4.Volinia S et al, (2006) A microRNA expression signature of human solid tumors define cancer gene targets, PNAS, USA, 103, 2257-2261.
5. Liu CG et al, (2004) An oligonucleotide microchip for genome-wide microRNA profiling in human and mouse tissues, PNAS, USA, 101, 9740-9744.
7. Lim LP et al, (2005) Microarray analysis shows that some microRNAs downregulate large numbers of target mRNAs, Nature, 433, 769-773.
8. Allawi HT et al, (2004) Quantitation of microRNAs using a modified Invader assay, Rna., 10, 153-1161.
9. Lu J et al, (2005) MicroRNA expression profiles classify human cancers, Nature, 435, 834-838.
10. Chen C et al, (2005) Real-time quantification of microRNAs by stem-loop RT-PCR, Nucleic Acids Res, 33, e179.
11. Bandres E et al, (2006) Identification by Real-time PCR of 13 mature microRNAs differentially expressed in colorectal cancer and non-tumoral tissues, Molecular Cancer, 5, 29.
12. Cummins JM et al, (2006) The colorectal microRNAome, PNAS, USA, 103, 3687-3692.
13. Hayashita Y et al, (2006) A polycistronic microRNA cluster, miR-17-92, is overexpressed in human lung cancers and enhances cell proliferation, Cancer Res, 65, 9628-9632.
14.Iorio MV et al, (2006) MicroRNA gene expression deregulation in human breast cancer, Cancer Res, 65, 7065-7070.

In this study, we searched for miRNAs involved in bladder cancer from analysis using clinical specimens of bladder cancer.
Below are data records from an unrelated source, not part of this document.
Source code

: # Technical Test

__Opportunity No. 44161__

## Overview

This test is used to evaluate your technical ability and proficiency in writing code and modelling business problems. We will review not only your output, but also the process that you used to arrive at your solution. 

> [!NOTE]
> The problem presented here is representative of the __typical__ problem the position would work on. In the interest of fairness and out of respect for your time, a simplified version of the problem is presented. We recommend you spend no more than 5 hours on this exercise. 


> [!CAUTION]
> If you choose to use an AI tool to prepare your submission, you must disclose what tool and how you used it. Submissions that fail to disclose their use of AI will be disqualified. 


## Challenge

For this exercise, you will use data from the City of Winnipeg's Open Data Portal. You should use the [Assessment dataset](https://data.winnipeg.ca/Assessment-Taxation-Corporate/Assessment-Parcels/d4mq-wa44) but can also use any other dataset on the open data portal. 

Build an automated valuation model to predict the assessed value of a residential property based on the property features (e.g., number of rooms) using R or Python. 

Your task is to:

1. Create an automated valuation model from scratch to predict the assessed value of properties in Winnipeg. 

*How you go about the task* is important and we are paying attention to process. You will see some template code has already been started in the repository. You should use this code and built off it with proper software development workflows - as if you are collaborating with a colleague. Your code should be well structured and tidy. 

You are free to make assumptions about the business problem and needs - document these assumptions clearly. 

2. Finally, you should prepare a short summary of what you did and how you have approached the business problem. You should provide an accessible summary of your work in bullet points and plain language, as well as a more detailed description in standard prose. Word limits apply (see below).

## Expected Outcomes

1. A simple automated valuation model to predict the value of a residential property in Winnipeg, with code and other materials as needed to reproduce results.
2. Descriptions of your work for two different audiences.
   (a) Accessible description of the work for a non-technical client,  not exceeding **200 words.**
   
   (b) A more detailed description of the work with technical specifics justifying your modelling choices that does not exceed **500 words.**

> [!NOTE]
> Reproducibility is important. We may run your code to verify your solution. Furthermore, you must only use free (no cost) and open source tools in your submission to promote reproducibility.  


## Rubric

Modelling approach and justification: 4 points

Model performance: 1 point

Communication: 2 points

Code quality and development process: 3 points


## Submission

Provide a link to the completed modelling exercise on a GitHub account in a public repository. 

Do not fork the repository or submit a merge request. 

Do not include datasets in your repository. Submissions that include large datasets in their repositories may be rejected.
As a result, the identified miRNAs include miRNAs that have been reported in other cancers so far, indicating the validity of our analysis. These miRNAs are very useful as targets for treatment as well as diagnosis of bladder cancer.

Claims (5)

measuring the increase in the expression level of miR-183 in the cell, using as a criterion for determination of bladder cancer cells that the expression level of miR-183 is more than 10 times that of cells derived from normal tissues A method for detecting bladder cancer cells. The detection method according to claim 1, wherein the expression level of miR-183 is measured using a primer that specifically hybridizes to miR-183. The detection method according to claim 2, wherein the expression level of miR-183 is measured by real-time PCR. A screening method for a substance effective for treating or preventing bladder cancer, based on the increased expression level of miR-183 in a cell. A screening method according to claim 4, wherein
(a) culturing cells in the presence of a test substance,
(b) measuring the expression level of miR-183 in the cells, and
(c) selecting the substance which suppresses the increase in the expression level of miR-183 or decreases the expression level.